Storing files on Amazon's S3
Let's say you want to provide lots of media files online as part of your site. (These could be videos, or mp3's of say sermons, podcasts, or your music).
Most web hosting packages today offer a generous amount of storage and bandwidth. For example, GoDaddy offers 5 GB of storage and 250 GB of bandwidth for just $3.99 pm, or 100 GB of storage and 1,000 GB of bandwidth for $6.99 pm (less if you pay for a year or more).
(Note that bandwidth is the amount of data moving in and out of your account each month. So if you upload thirty 10 MB files, that's 300 MB of upload bandwidth used that month, and if your users then download just one of those files five hundred times, that will be a further 5 GB of download bandwidth, for a total of 5.3 GB of bandwidth used that month).
What however if a video on your site gets mentioned in a popular blog read by hundreds of thousands of people, many of them who then try and download it? This is what is known as the Slashdot effect. The popular online technical news site Slashdot, with 5.5 million visitors a month, often links to previously obscure items of news. Then over the next few hours up to a million people suddenly try to access that item! Often the server hosting the item crashes. But let's say it doesn't - the person hosting that account may get a whopping bill that month for extra bandwidth usage! Say the item was a 20 MB video, and it was downloaded a million times - this would be 20,000 GB of bandwidth!
There is an alternative. Companies like Google and Amazon see a future in which we will have everything stored in 'the cloud' online. Having already spent billions on developing enormous data centers, they are starting to make their facilities available for other people to use as well.
Amazon's S3 (Simple Storage Service) is one such offering. It allows you to store your files on Amazon's servers, either in the US or in Europe, for a miniscule sum of money.
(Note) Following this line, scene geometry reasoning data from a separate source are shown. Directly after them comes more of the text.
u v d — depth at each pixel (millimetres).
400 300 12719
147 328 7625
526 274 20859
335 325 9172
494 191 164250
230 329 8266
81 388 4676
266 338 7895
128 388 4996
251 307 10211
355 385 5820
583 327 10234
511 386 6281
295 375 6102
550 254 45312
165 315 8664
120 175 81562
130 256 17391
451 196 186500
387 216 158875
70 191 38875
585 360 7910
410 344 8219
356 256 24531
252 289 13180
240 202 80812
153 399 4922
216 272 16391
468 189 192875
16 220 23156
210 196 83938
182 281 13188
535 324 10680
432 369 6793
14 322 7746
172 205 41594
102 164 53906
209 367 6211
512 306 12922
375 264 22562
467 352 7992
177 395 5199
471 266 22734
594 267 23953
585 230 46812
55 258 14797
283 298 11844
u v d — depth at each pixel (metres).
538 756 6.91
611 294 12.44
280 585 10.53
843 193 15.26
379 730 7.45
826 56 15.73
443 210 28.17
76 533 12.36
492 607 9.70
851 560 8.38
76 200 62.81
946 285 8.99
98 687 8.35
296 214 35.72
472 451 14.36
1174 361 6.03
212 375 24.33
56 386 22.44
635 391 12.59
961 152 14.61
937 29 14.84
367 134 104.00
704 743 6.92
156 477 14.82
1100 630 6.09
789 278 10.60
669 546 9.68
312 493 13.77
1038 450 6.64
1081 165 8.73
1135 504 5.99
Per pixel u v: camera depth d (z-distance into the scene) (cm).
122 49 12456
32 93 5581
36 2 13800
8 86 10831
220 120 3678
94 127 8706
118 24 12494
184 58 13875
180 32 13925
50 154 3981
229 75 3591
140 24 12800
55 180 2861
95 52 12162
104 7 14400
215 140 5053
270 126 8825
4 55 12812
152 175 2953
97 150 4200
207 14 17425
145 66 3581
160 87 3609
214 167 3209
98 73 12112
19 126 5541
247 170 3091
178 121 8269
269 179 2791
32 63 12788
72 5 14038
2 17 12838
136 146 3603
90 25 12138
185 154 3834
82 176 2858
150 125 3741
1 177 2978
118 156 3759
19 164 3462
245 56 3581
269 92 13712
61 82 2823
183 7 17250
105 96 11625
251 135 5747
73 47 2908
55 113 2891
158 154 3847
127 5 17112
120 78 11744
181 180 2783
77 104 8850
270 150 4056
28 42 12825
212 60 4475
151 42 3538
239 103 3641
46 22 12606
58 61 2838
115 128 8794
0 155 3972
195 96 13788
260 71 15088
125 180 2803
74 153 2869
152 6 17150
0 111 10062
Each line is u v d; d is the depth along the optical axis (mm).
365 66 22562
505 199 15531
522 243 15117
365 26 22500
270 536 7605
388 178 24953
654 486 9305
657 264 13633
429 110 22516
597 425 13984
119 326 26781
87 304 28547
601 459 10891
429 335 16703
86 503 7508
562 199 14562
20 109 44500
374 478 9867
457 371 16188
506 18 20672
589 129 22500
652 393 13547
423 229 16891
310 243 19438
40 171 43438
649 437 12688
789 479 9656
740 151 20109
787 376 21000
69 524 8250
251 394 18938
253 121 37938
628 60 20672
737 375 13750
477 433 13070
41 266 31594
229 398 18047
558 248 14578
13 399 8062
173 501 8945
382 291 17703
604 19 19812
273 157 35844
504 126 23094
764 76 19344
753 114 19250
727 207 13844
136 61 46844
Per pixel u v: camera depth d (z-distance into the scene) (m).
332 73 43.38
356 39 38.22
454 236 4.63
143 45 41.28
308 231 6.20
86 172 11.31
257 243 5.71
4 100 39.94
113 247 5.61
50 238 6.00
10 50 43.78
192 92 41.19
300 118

Here are S3's basic rates for the US (Europe is slightly different).
Storage
$0.15 per GB-Month of storage usedData Transfer
$0.10 per GB - all data transfer in$0.18 per GB - first 10 TB / month data transfer out
$0.16 per GB - next 40 TB / month data transfer out
$0.13 per GB - data transfer out / month over 50 TB
So if you have 100 GB of storage online, this would cost you $15 per month. If you used the 2,000 GB (or 2 TB) of bandwidth we mentioned above, this would cost you a further $360 - a very reasonable bill for a million downloads of a 20 MB video!!!
I recently decided to use Amazon's S3 service to store all the sermons for our church. These already take up over 3.5 GB, and while we're not expecting a million people to simultaneously download any of them soon, the price of storage was very attractive!
S3 is surprisingly easy to use. You will need to start by creating an account on Amazon for using S3. Go to the Amazon S3 page and click on this link:
![]()
You will need to enter a credit card number. Once you have set up your account, Amazon will send you an email with a link to a page that has your Access Key ID and Secret Access Key. You will need these to access S3.
![]()

S3 stores files in a different way to regular web hosts, so you will need a special S3 client program to interface to S3. On Windows there is a excellent free Firefox extension called S3Fox that opens and runs in a tab in your browser. Or you can purchase the standalone Bucket Explorer program for $29.99. Both have strengths and weaknesses, and I'll be using them both in the rest of this tutorial. On the Mac, Panic Inc's Transmit FTP program now also supports S3, as does BinaryNight's Forklift (which also supports FXP).
S3 stores files in buckets. These are containers that can hold an unlimited number of objects, or files. Each account can have up to 100 buckets, and you can specify for each bucket whether it is to be hosted in the US or in Europe. So your first step, once you have installed one of these programs and logged into S3 with your Access Key ID and your Secret Access Key, will be to create a bucket to hold your files. Please note that bucket names have to be unique across all users in the entire S3 space.
Once you have created a bucket, you can then upload files to it from any directory on your computer, much as one does with an FTP program. You can also create folders within buckets. Here is what it looks like in Bucket Explorer:

Here is the same process in S3Fox. Note that you will not see the word 'bucket' anywhere when you first log into S3Fox - it refers to folders throughout, but the top-level folders for each account are the buckets.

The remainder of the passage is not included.